Erstens: Bürgerbeteiligung wird wirksamer – und verändert sich. Vom Untertan zum Aktivbürger, so fasste Jan-Hendrik Kamlage zusammen, wie sich die Bürgerbeteiligung in Deutschland in den vergangenen Jahrzehnten verstärkt hat. Kamlage, der an der Universität Essen zur Partizipationskultur forscht, sagte in seinem Vortrag: Engagierte Bürger haben in Deutschland die gesellschaftliche Entwicklung entscheidend mitgeprägt – was unter anderem zur Energiewende geführt habe. Die Art der Bürgerbeteiligung verändert sich laut Kamlage derzeit deutlich – und immer mehr Menschen, nach Kamlages Zahlen acht von zehn Deutschen, wünschen sich mehr Beteiligung.

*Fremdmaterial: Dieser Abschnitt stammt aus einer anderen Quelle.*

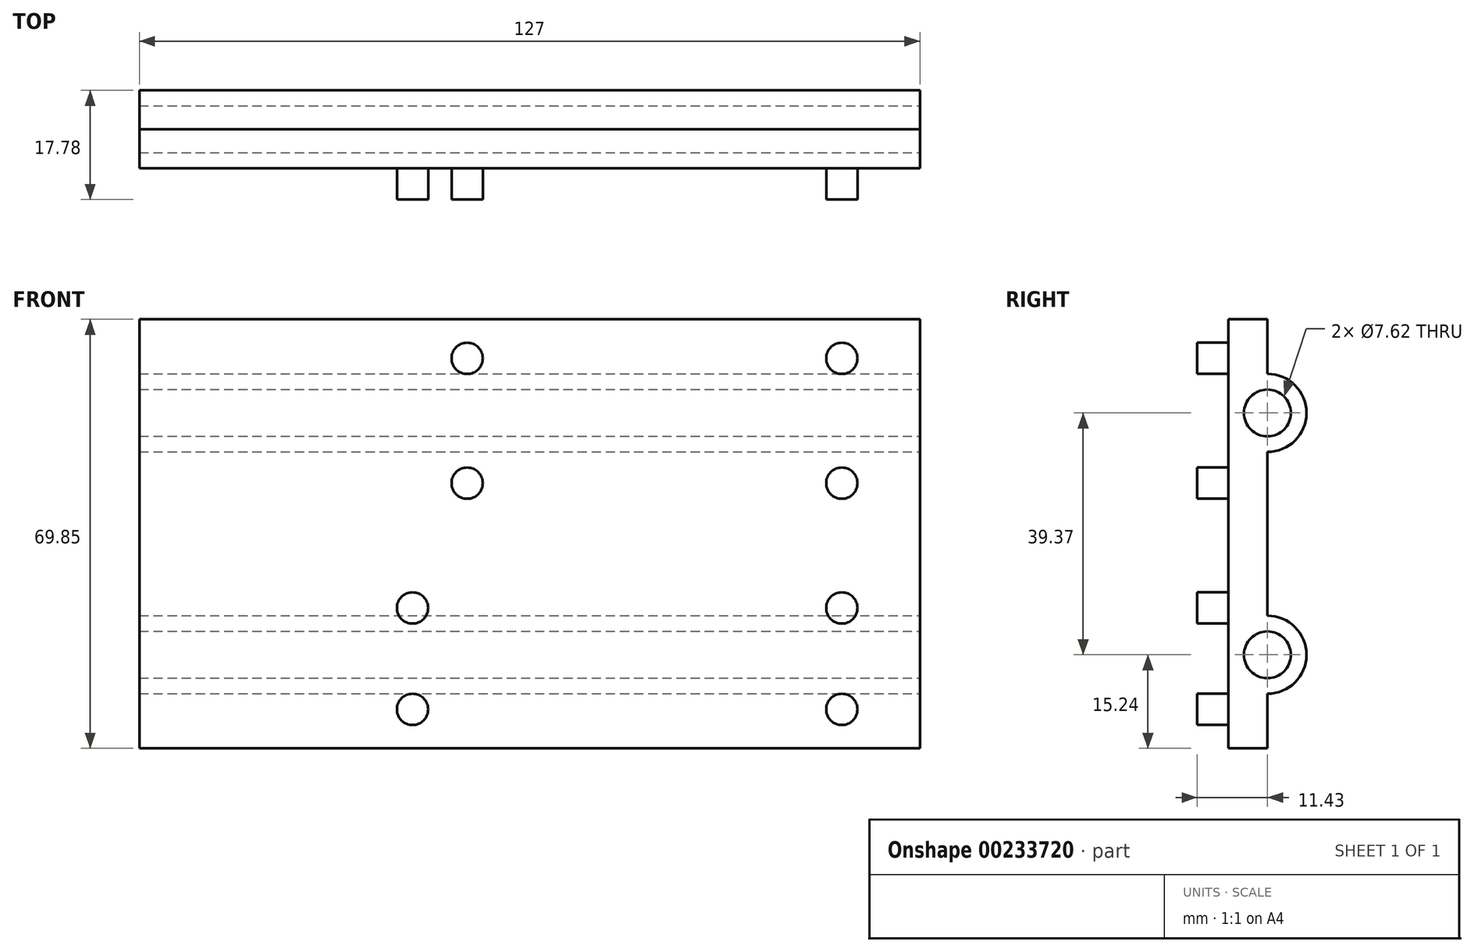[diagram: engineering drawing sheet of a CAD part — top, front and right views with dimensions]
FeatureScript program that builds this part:
annotation { "Feature Type Name" : "Feature", "Feature Type Description" : "" }
export const myFeature = defineFeature(function(context is Context, id is Id, definition is map)
    precondition{}
    {
        {
            var Q0;
            Q0=qCreatedBy(makeId("Front.planeOp"),FACE);
            var sketch = newSketch(context, id + "F6", { "sketchPlane" : qUnion([Q0])});
            skLineSegment(sketch, "E0.bottom", {"start": v(-95.6, 69.85) * mm, "end": v(31.4, 69.85) * mm});
            skLineSegment(sketch, "E0.top", {"start": v(-95.6, 0) * mm, "end": v(31.4, 0) * mm});
            skLineSegment(sketch, "E0.left", {"start": v(-95.6, 69.85) * mm, "end": v(-95.6, 0) * mm});
            skLineSegment(sketch, "E0.right", {"start": v(31.4, 69.85) * mm, "end": v(31.4, 0) * mm});
            skSolve(sketch);
        }
        {
            var Q0;
            Q0=makeQuery(id+"F6.imprint","IMPRINT",FACE,{"disambiguationData":[TD([[makeQuery(id+"F6.imprint","IMPRINT",EDGE,{"derivedFrom":sQuery(id+"F6.wireOp",EDGE,"E0.bottom")}),-1.0]])]});
            extrude(context, id + "F0", {"entities" : qUnion([Q0]), "depth" : 6.35 * mm});
        }
        {
            var Q0;
            Q0=makeQuery(id+"F0.opExtrude","SWEPT_FACE",FACE,{"disambiguationData":[OSD([sQuery(id+"F6.wireOp",EDGE,"E0.right")])]});
            var sketch = newSketch(context, id + "F1", { "sketchPlane" : qUnion([Q0])});
            skCircle(sketch, "E1", {"center": v(0, 54.6) * mm, "radius": 6.35 * mm});
            skCircle(sketch, "E2", {"center": v(0, 15.24) * mm, "radius": 6.35 * mm});
            skSolve(sketch);
        }
        {
            var Q0;
            Q0 = qSketchRegion(id + "F1", true);
            extrude(context, id + "F2", {"entities" : qUnion([Q0]), "operationType" : NewBodyOperationType.ADD, "oppositeDirection" : true, "depth" : 127 * mm});
        }
        {
            var Q0;
            Q0=makeQuery(id+"F2.boolean.opBoolean","MERGE",FACE,{"derivedFrom":[makeQuery(id+"F0.opExtrude","SWEPT_FACE",FACE,{"disambiguationData":[OSD([sQuery(id+"F6.wireOp",EDGE,"E0.right")])]}),makeQuery(id+"F2.opExtrude","CAP_FACE",FACE,{"disambiguationData":[OSD([sQuery(id+"F1.wireOp",EDGE,"E1")])],"isStart":true}),makeQuery(id+"F2.opExtrude","CAP_FACE",FACE,{"disambiguationData":[OSD([sQuery(id+"F1.wireOp",EDGE,"E2")])],"isStart":true})]});
            var sketch = newSketch(context, id + "F7", { "sketchPlane" : qUnion([Q0])});
            skCircle(sketch, "E3", {"center": v(0, 54.6) * mm, "radius": 3.81 * mm});
            skCircle(sketch, "E4", {"center": v(0, 15.24) * mm, "radius": 3.81 * mm});
            skSolve(sketch);
        }
        {
            var Q0;
            Q0 = qSketchRegion(id + "F7", true);
            extrude(context, id + "F8", {"entities" : qUnion([Q0]), "operationType" : NewBodyOperationType.REMOVE, "oppositeDirection" : true, "depth" : 127 * mm});
        }
        {
            var Q0;
            Q0=makeQuery(id+"F0.opExtrude","CAP_FACE",FACE,{"disambiguationData":[OSD([sQuery(id+"F6.wireOp",EDGE,"E0.bottom"),sQuery(id+"F6.wireOp",EDGE,"E0.top"),sQuery(id+"F6.wireOp",EDGE,"E0.left"),sQuery(id+"F6.wireOp",EDGE,"E0.right")])],"isStart":false});
            var sketch = newSketch(context, id + "F3", { "sketchPlane" : qUnion([Q0])});
            skCircle(sketch, "E5", {"center": v(-51.16, 6.35) * mm, "radius": 2.54 * mm});
            skCircle(sketch, "E6.0.1.0", {"center": v(-51.16, 22.86) * mm, "radius": 2.54 * mm});
            skCircle(sketch, "E6.1.0.0", {"center": v(18.7, 6.35) * mm, "radius": 2.54 * mm});
            skCircle(sketch, "E6.1.1.0", {"center": v(18.7, 22.86) * mm, "radius": 2.54 * mm});
            skLineSegment(sketch, "E6.direction1", {"start": v(-51.16, 6.35) * mm, "end": v(18.7, 6.35) * mm, "construction": true});
            skLineSegment(sketch, "E6.direction2", {"start": v(-51.16, 6.35) * mm, "end": v(-51.16, 22.86) * mm, "construction": true});
            skSolve(sketch);
        }
        {
            var Q0;
            Q0 = qSketchRegion(id + "F3", true);
            extrude(context, id + "F4", {"entities" : qUnion([Q0]), "operationType" : NewBodyOperationType.ADD, "depth" : 5.08 * mm});
        }
        {
            var Q0;
            Q0=makeQuery(id+"F0.opExtrude","CAP_FACE",FACE,{"disambiguationData":[OSD([sQuery(id+"F6.wireOp",EDGE,"E0.bottom"),sQuery(id+"F6.wireOp",EDGE,"E0.top"),sQuery(id+"F6.wireOp",EDGE,"E0.left"),sQuery(id+"F6.wireOp",EDGE,"E0.right")])],"isStart":false});
            var sketch = newSketch(context, id + "F9", { "sketchPlane" : qUnion([Q0])});
            skCircle(sketch, "E7", {"center": v(-42.27, 43.18) * mm, "radius": 2.54 * mm});
            skCircle(sketch, "E8.0.1.0", {"center": v(-42.27, 63.5) * mm, "radius": 2.54 * mm});
            skCircle(sketch, "E8.1.0.0", {"center": v(18.7, 43.18) * mm, "radius": 2.54 * mm});
            skCircle(sketch, "E8.1.1.0", {"center": v(18.7, 63.5) * mm, "radius": 2.54 * mm});
            skLineSegment(sketch, "E8.direction1", {"start": v(-42.27, 43.18) * mm, "end": v(18.7, 43.18) * mm, "construction": true});
            skLineSegment(sketch, "E8.direction2", {"start": v(-42.27, 43.18) * mm, "end": v(-42.27, 63.5) * mm, "construction": true});
            skSolve(sketch);
        }
        {
            var Q0;
            Q0 = qSketchRegion(id + "F9", true);
            extrude(context, id + "F5", {"entities" : qUnion([Q0]), "operationType" : NewBodyOperationType.ADD, "depth" : 5.08 * mm});
        }
    });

Hohe Bereitschaft zum Ehrenamt
Wie die in Zukunft aussehen kann? Kamlage erscheint „dialogorientierte Beteiligung“besonders vielversprechend: Formate wie „21st Century Townhall Meetings“, technisch unterstützte Bürgerversammlungen, bei denen in Gruppen diskutiert und dann zusammen über die Ergebnisse der einzelnen Gruppen abgestimmt wird.
Zweitens: Viele Bürger wollen sich engagieren – aber manche Bevölkerungsgruppen sind wenig präsent. Die gute Nachricht zuerst: Immer mehr Bürger in Deutschland engagieren sich ehrenamtlich. Wie vielfältig das Engagement ist, darüber sprach auf der Mainau Heike Walk, Professorin an der Hochschule für nachhaltige Entwicklung im brandenburgischen Eberswalde. Walk verwies auf die Entwicklung des alle fünf Jahre veröffentlichten Freiwilligensurvey in Deutschland: 44,3 Prozent der Menschen im Land sind nach dem 2014 veröffentlichten Survey ehrenamtlich tätig, 1999 waren es nur 35,3 Prozent. Engagement hängt aber stark vom Bildungsgrad ab: Mehr als die Hälfte der Menschen mit hoher Bildung engagiert sich, bei Menschen mit niedriger Bildung ist es weniger als ein Drittel. Wie man dem entgegenwirkt? Walk schlägt vor, dass Schulen ehrenamtliches Engagement stärker würdigen – und Schüler etwa nach Möglichkeit für ihre freiwillige Tätigkeit freistellen.
Drittens: Die baden-württembergische Landesregierung verspricht, weiter stark auf Bürgerbeteiligung zu setzen. Seit der Grüne Winfried Kretschmann 2011 Ministerpräsident wurde, haben die von ihm geführten Regierungen betont, den Bürgern besser zuhören zu wollen. Auf der Mainau versprach Franz Untersteller (Grüne), seit Kretschmanns Amtsantritt Umweltminister, daran festhalten zu wollen. Fester Bestandteil der grün-schwarzen Bürgerbeteiligung sind „Zufallsbürger“– nach statistischen Kriterien ausgewählte Bürger, die für bestimmte Gruppen stehen – um gerade jene Menschen in den Dialog einzubeziehen, die sich tendenziell nicht so stark engagieren.